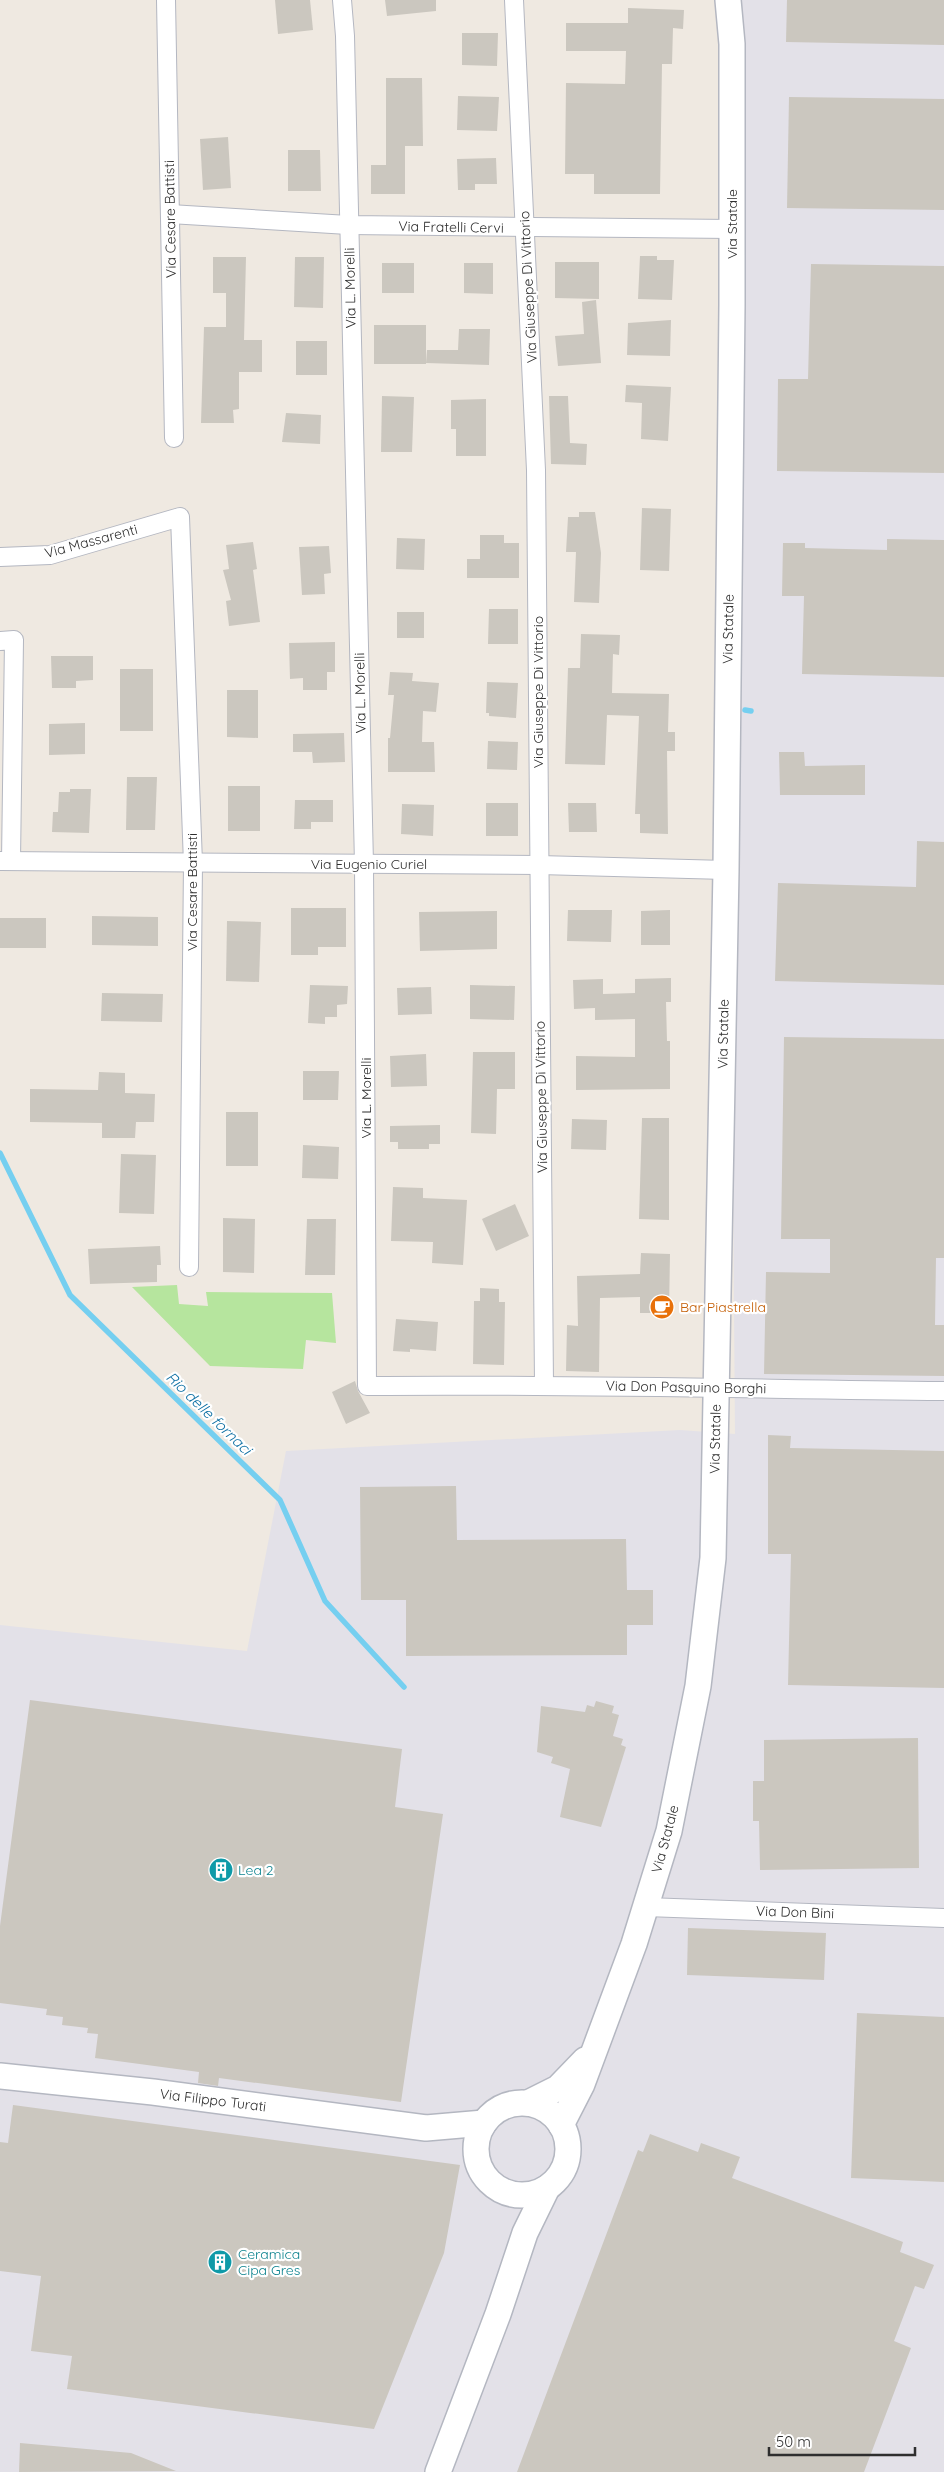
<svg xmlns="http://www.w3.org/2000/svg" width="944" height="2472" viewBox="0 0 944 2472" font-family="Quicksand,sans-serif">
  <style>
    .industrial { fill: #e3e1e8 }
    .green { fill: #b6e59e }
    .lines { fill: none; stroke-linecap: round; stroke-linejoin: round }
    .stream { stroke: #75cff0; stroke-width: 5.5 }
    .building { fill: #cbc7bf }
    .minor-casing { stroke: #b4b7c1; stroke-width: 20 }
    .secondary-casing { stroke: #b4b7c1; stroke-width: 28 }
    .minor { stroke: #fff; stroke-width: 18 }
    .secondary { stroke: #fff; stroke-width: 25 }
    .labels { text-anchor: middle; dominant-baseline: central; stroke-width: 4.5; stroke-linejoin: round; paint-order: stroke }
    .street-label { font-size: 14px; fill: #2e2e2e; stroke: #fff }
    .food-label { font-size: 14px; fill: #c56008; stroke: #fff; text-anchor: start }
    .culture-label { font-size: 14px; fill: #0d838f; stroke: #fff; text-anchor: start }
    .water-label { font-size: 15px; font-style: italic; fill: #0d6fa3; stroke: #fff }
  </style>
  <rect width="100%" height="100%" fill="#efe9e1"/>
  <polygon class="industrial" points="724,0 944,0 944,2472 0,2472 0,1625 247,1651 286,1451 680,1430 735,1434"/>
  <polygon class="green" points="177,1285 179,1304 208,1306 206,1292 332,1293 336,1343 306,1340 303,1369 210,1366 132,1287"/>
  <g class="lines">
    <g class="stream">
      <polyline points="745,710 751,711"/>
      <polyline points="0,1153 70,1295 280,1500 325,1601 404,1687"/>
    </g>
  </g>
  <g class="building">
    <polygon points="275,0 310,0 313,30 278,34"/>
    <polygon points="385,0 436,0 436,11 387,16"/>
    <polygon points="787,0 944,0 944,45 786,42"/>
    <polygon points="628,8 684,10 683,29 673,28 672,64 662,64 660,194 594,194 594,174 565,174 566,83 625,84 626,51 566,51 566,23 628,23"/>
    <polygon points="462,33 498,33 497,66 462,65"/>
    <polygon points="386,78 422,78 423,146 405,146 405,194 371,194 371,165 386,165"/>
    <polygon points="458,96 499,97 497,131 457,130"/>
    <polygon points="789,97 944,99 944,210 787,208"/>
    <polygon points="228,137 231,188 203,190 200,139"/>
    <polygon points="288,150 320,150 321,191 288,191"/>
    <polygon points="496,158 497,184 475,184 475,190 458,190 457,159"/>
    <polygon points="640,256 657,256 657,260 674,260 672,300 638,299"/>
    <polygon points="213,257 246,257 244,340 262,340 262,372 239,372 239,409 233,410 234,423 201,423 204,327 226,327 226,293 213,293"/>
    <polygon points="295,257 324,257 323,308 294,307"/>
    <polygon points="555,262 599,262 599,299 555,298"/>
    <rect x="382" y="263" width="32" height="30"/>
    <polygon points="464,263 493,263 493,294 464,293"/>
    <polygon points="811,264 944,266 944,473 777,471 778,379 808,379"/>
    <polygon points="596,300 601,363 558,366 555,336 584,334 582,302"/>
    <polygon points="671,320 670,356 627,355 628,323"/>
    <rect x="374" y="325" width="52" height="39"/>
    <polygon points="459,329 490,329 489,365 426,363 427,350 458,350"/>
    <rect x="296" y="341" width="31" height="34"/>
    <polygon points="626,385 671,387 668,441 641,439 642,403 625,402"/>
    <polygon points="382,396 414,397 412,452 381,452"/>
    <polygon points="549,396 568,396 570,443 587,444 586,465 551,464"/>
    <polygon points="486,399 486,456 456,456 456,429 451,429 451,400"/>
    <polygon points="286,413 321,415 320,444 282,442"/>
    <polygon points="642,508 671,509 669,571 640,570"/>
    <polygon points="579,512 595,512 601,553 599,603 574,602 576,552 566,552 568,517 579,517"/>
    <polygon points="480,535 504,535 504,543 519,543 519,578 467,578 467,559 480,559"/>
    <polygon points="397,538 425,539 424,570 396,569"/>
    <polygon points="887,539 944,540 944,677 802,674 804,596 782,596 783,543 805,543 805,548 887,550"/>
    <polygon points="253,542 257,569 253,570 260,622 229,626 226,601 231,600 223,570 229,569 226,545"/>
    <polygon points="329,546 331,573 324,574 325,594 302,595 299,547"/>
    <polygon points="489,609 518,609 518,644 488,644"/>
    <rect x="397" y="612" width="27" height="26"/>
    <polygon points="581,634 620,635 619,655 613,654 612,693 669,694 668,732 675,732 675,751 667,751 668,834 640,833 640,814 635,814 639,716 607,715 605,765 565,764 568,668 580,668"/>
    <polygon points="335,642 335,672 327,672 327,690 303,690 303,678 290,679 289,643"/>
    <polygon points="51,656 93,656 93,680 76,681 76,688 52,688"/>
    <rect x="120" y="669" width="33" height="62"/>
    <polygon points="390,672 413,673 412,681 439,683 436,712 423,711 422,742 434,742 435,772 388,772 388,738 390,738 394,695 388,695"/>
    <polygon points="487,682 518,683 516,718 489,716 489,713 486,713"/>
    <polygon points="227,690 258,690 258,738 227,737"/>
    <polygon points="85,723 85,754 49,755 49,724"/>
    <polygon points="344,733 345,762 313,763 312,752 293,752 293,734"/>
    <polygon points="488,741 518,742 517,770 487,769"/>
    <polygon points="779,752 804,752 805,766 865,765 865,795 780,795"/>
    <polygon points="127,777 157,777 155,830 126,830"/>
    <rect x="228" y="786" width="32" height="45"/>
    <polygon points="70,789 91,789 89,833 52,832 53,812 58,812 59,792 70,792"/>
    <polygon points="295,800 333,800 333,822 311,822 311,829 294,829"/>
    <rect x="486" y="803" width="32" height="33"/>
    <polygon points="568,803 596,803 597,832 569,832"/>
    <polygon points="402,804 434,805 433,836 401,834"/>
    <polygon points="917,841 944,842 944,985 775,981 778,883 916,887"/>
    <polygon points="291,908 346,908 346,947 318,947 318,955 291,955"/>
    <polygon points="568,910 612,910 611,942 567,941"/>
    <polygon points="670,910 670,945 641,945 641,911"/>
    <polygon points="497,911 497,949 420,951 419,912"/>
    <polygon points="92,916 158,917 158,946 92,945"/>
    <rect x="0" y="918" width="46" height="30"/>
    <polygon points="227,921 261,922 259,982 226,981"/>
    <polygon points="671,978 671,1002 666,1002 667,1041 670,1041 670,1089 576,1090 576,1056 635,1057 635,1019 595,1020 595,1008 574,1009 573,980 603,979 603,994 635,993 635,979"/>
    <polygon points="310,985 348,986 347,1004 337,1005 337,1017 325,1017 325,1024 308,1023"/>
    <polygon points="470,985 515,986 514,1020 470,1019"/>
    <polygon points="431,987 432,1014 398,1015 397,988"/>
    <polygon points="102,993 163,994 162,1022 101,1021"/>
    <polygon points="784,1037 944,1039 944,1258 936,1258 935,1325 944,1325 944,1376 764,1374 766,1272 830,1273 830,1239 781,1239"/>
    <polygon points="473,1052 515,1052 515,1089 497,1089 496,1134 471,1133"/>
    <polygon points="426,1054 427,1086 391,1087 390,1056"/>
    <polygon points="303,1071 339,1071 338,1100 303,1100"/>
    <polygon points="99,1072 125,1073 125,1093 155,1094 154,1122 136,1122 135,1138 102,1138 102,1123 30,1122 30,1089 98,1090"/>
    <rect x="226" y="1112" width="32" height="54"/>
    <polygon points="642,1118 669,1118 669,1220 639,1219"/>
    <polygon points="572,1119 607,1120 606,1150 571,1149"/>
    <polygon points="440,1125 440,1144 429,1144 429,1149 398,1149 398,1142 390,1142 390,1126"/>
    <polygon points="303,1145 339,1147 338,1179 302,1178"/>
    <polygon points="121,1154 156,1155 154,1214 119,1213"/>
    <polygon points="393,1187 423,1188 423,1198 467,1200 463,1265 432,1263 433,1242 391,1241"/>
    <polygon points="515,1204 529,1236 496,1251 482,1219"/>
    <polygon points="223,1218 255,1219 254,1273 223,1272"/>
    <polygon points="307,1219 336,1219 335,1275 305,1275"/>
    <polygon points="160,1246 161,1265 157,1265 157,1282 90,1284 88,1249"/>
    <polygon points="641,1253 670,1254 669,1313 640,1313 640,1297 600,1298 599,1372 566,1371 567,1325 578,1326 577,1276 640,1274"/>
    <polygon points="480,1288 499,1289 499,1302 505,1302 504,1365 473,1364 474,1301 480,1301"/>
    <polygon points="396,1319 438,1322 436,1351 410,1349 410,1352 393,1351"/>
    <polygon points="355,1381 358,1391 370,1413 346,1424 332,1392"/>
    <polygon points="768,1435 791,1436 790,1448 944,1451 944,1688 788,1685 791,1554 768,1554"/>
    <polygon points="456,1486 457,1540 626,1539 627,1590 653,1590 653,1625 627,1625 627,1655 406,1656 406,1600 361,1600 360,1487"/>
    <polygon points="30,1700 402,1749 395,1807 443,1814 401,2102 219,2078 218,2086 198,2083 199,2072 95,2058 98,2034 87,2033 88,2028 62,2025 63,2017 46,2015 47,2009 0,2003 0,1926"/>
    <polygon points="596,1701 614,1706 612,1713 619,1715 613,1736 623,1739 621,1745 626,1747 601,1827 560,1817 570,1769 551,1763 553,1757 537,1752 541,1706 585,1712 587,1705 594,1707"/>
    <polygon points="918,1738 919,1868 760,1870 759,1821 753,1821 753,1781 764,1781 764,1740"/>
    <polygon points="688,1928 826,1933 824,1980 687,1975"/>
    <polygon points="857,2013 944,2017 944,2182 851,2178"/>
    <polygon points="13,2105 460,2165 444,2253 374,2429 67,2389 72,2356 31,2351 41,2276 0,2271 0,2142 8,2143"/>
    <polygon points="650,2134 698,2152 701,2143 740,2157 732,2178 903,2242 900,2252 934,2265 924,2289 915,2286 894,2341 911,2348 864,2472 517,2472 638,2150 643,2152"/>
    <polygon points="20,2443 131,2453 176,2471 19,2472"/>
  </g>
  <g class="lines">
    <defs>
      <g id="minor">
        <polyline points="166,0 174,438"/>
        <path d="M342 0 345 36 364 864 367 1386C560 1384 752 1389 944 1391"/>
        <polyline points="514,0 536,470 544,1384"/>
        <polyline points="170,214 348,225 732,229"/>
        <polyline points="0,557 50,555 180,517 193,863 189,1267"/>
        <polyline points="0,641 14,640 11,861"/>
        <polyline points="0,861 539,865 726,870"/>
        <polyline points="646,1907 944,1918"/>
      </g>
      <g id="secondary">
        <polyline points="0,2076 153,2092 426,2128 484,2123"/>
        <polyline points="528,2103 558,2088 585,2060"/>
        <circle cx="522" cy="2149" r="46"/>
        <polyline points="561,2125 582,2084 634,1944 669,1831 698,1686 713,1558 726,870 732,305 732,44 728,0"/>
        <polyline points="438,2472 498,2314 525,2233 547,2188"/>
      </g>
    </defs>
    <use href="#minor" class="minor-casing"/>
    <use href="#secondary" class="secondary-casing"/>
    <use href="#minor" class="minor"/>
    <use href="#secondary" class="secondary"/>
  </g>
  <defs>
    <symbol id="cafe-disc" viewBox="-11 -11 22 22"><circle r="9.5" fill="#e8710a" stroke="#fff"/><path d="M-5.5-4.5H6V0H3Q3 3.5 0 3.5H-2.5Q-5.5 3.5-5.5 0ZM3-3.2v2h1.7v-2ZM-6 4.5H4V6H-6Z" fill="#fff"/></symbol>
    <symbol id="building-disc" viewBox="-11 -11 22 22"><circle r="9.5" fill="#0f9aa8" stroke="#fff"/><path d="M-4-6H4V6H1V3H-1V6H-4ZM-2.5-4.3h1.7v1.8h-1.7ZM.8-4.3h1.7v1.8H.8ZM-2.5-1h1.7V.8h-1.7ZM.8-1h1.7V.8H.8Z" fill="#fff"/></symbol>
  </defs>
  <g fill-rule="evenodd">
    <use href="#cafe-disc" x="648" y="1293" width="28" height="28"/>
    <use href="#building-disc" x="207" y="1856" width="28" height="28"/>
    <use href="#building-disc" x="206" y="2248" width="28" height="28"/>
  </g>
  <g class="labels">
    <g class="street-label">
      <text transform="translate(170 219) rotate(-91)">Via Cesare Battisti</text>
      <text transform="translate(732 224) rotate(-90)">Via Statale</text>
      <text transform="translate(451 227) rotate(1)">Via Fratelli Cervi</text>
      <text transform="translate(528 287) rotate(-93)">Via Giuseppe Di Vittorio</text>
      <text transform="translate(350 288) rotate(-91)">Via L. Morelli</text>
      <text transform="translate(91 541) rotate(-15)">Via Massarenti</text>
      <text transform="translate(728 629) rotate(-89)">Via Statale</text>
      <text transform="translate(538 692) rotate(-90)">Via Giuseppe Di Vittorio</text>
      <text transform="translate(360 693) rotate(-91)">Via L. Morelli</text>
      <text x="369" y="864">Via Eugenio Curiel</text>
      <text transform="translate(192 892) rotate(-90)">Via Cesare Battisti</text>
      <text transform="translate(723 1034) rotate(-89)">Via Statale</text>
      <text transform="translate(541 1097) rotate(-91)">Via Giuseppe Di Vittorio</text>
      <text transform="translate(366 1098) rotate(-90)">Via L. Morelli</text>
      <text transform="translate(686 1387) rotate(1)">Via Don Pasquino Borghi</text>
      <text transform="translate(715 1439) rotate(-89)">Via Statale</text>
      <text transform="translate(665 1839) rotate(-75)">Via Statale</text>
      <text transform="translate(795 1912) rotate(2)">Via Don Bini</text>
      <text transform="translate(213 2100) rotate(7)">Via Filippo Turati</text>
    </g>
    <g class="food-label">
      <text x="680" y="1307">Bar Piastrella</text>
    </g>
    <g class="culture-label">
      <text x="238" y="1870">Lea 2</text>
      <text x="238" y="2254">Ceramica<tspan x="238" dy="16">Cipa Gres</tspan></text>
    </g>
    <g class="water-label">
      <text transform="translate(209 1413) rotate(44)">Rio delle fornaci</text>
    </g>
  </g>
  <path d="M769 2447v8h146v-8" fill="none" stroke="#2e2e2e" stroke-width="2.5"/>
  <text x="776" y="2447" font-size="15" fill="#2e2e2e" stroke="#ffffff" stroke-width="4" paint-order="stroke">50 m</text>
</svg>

◇ ◇ ◇ ◇ ◇ ◇ ◇

All lines in the listing above with the string "casing" should be returned.

→ WRITTEN RESPONSE
    .minor-casing { stroke: #b4b7c1; stroke-width: 20 }
    .secondary-casing { stroke: #b4b7c1; stroke-width: 28 }
    <use href="#minor" class="minor-casing"/>
    <use href="#secondary" class="secondary-casing"/>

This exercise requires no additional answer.